## Activity
Your answer should be the lines below from the one holding "e. Under the" through the one holding "f. By adding, in", copied exactly and with nothing else.

───

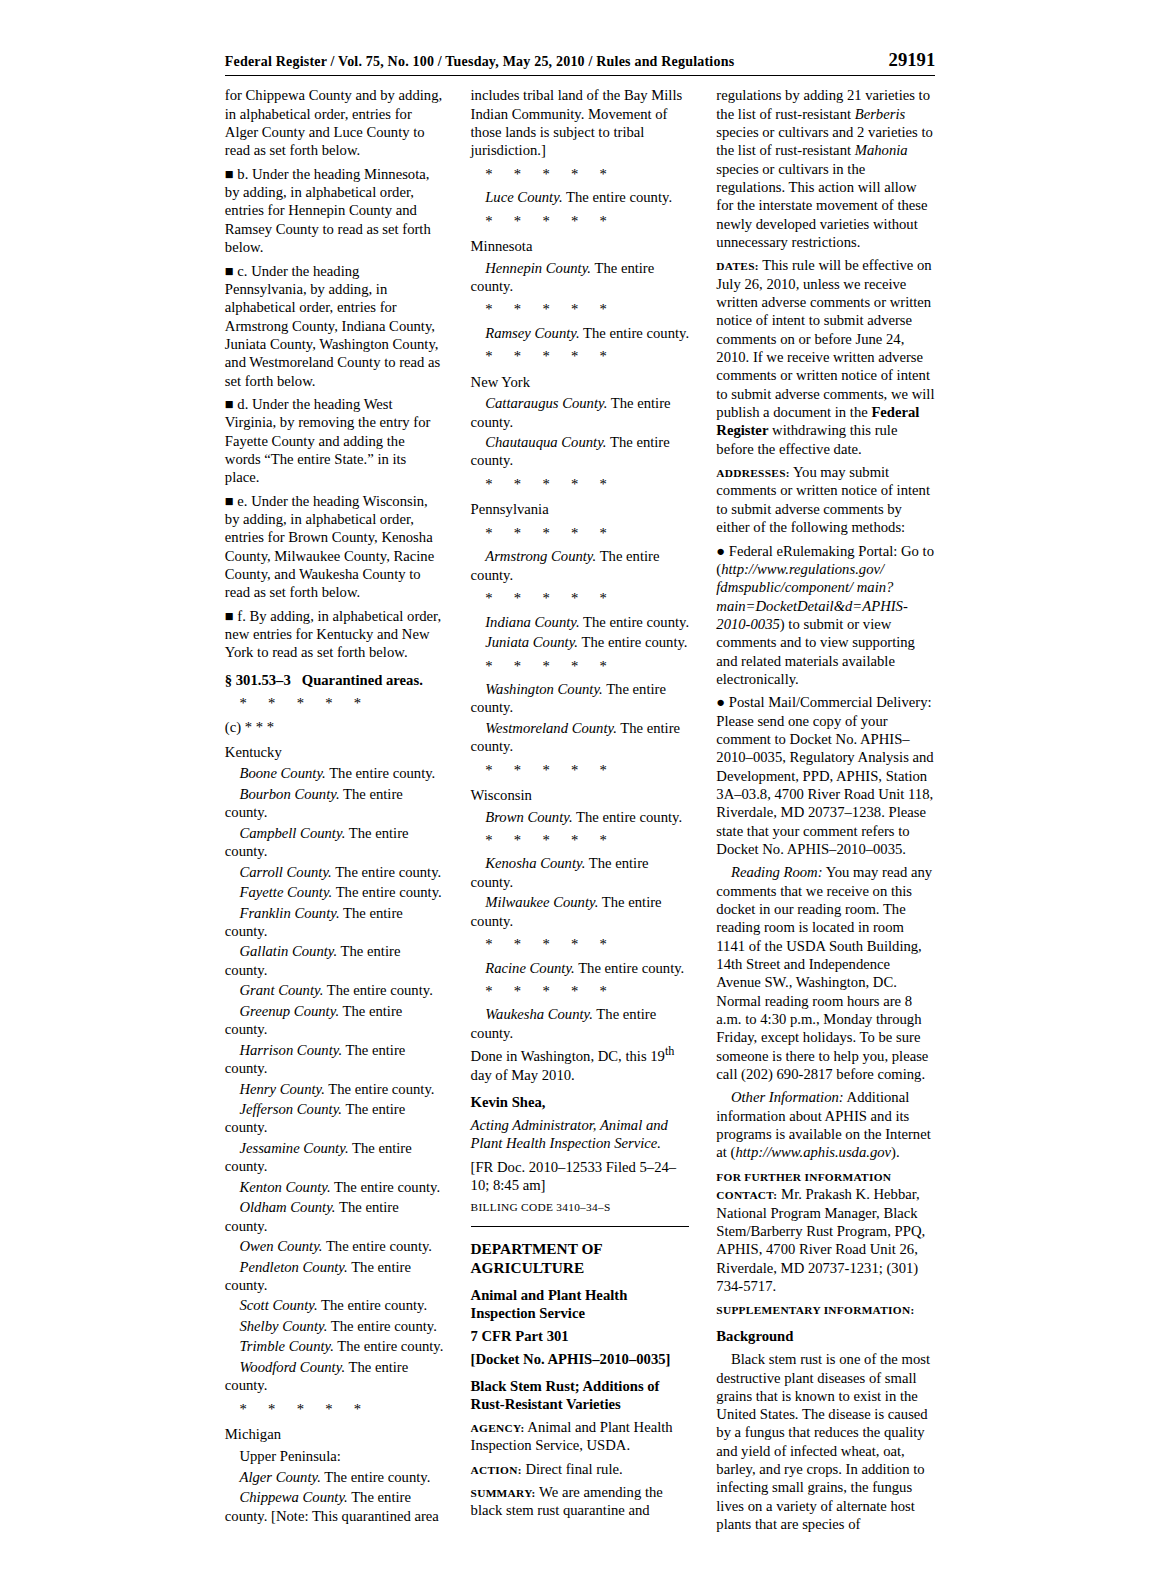Federal Register / Vol. 75, No. 100 / Tuesday, May 25, 2010 / Rules and Regulations
29191
for Chippewa County and by adding, in alphabetical order, entries for Alger County and Luce County to read as set forth below.
b. Under the heading Minnesota, by adding, in alphabetical order, entries for Hennepin County and Ramsey County to read as set forth below.
c. Under the heading Pennsylvania, by adding, in alphabetical order, entries for Armstrong County, Indiana County, Juniata County, Washington County, and Westmoreland County to read as set forth below.
d. Under the heading West Virginia, by removing the entry for Fayette County and adding the words “The entire State.” in its place.
e. Under the heading Wisconsin, by adding, in alphabetical order, entries for Brown County, Kenosha County, Milwaukee County, Racine County, and Waukesha County to read as set forth below.
f. By adding, in alphabetical order, new entries for Kentucky and New York to read as set forth below.
§ 301.53–3 Quarantined areas.
* * * * *
(c) * * *
Kentucky
Boone County. The entire county.
Bourbon County. The entire county.
Campbell County. The entire county.
Carroll County. The entire county.
Fayette County. The entire county.
Franklin County. The entire county.
Gallatin County. The entire county.
Grant County. The entire county.
Greenup County. The entire county.
Harrison County. The entire county.
Henry County. The entire county.
Jefferson County. The entire county.
Jessamine County. The entire county.
Kenton County. The entire county.
Oldham County. The entire county.
Owen County. The entire county.
Pendleton County. The entire county.
Scott County. The entire county.
Shelby County. The entire county.
Trimble County. The entire county.
Woodford County. The entire county.
* * * * *
Michigan
Upper Peninsula:
Alger County. The entire county.
Chippewa County. The entire county. [Note: This quarantined area includes tribal land of the Bay Mills Indian Community. Movement of those lands is subject to tribal jurisdiction.]
* * * * *
Luce County. The entire county.
* * * * *
Minnesota
Hennepin County. The entire county.
* * * * *
Ramsey County. The entire county.
* * * * *
New York
Cattaraugus County. The entire county.
Chautauqua County. The entire county.
* * * * *
Pennsylvania
* * * * *
Armstrong County. The entire county.
* * * * *
Indiana County. The entire county.
Juniata County. The entire county.
* * * * *
Washington County. The entire county.
Westmoreland County. The entire county.
* * * * *
Wisconsin
Brown County. The entire county.
* * * * *
Kenosha County. The entire county.
Milwaukee County. The entire county.
* * * * *
Racine County. The entire county.
* * * * *
Waukesha County. The entire county.
Done in Washington, DC, this 19th day of May 2010.
Kevin Shea,
Acting Administrator, Animal and Plant Health Inspection Service.
[FR Doc. 2010–12533 Filed 5–24–10; 8:45 am]
BILLING CODE 3410–34–S
DEPARTMENT OF AGRICULTURE
Animal and Plant Health Inspection Service
7 CFR Part 301
[Docket No. APHIS–2010–0035]
Black Stem Rust; Additions of Rust-Resistant Varieties
AGENCY: Animal and Plant Health Inspection Service, USDA.
ACTION: Direct final rule.
SUMMARY: We are amending the black stem rust quarantine and regulations by adding 21 varieties to the list of rust-resistant Berberis species or cultivars and 2 varieties to the list of rust-resistant Mahonia species or cultivars in the regulations. This action will allow for the interstate movement of these newly developed varieties without unnecessary restrictions.
DATES: This rule will be effective on July 26, 2010, unless we receive written adverse comments or written notice of intent to submit adverse comments on or before June 24, 2010. If we receive written adverse comments or written notice of intent to submit adverse comments, we will publish a document in the Federal Register withdrawing this rule before the effective date.
ADDRESSES: You may submit comments or written notice of intent to submit adverse comments by either of the following methods:
Federal eRulemaking Portal: Go to (http://www.regulations.gov/ fdmspublic/component/ main?main=DocketDetail&d=APHIS-2010-0035) to submit or view comments and to view supporting and related materials available electronically.
Postal Mail/Commercial Delivery: Please send one copy of your comment to Docket No. APHIS–2010–0035, Regulatory Analysis and Development, PPD, APHIS, Station 3A–03.8, 4700 River Road Unit 118, Riverdale, MD 20737–1238. Please state that your comment refers to Docket No. APHIS–2010–0035.
Reading Room: You may read any comments that we receive on this docket in our reading room. The reading room is located in room 1141 of the USDA South Building, 14th Street and Independence Avenue SW., Washington, DC. Normal reading room hours are 8 a.m. to 4:30 p.m., Monday through Friday, except holidays. To be sure someone is there to help you, please call (202) 690-2817 before coming.
Other Information: Additional information about APHIS and its programs is available on the Internet at (http://www.aphis.usda.gov).
FOR FURTHER INFORMATION CONTACT: Mr. Prakash K. Hebbar, National Program Manager, Black Stem/Barberry Rust Program, PPQ, APHIS, 4700 River Road Unit 26, Riverdale, MD 20737-1231; (301) 734-5717.
SUPPLEMENTARY INFORMATION:
Background
Black stem rust is one of the most destructive plant diseases of small grains that is known to exist in the United States. The disease is caused by a fungus that reduces the quality and yield of infected wheat, oat, barley, and rye crops. In addition to infecting small grains, the fungus lives on a variety of alternate host plants that are species of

───

## Task response
e. Under the heading Wisconsin, by adding, in alphabetical order, entries for Brown County, Kenosha County, Milwaukee County, Racine County, and Waukesha County to read as set forth below.
f. By adding, in alphabetical order, new entries for Kentucky and New York to read as set forth below.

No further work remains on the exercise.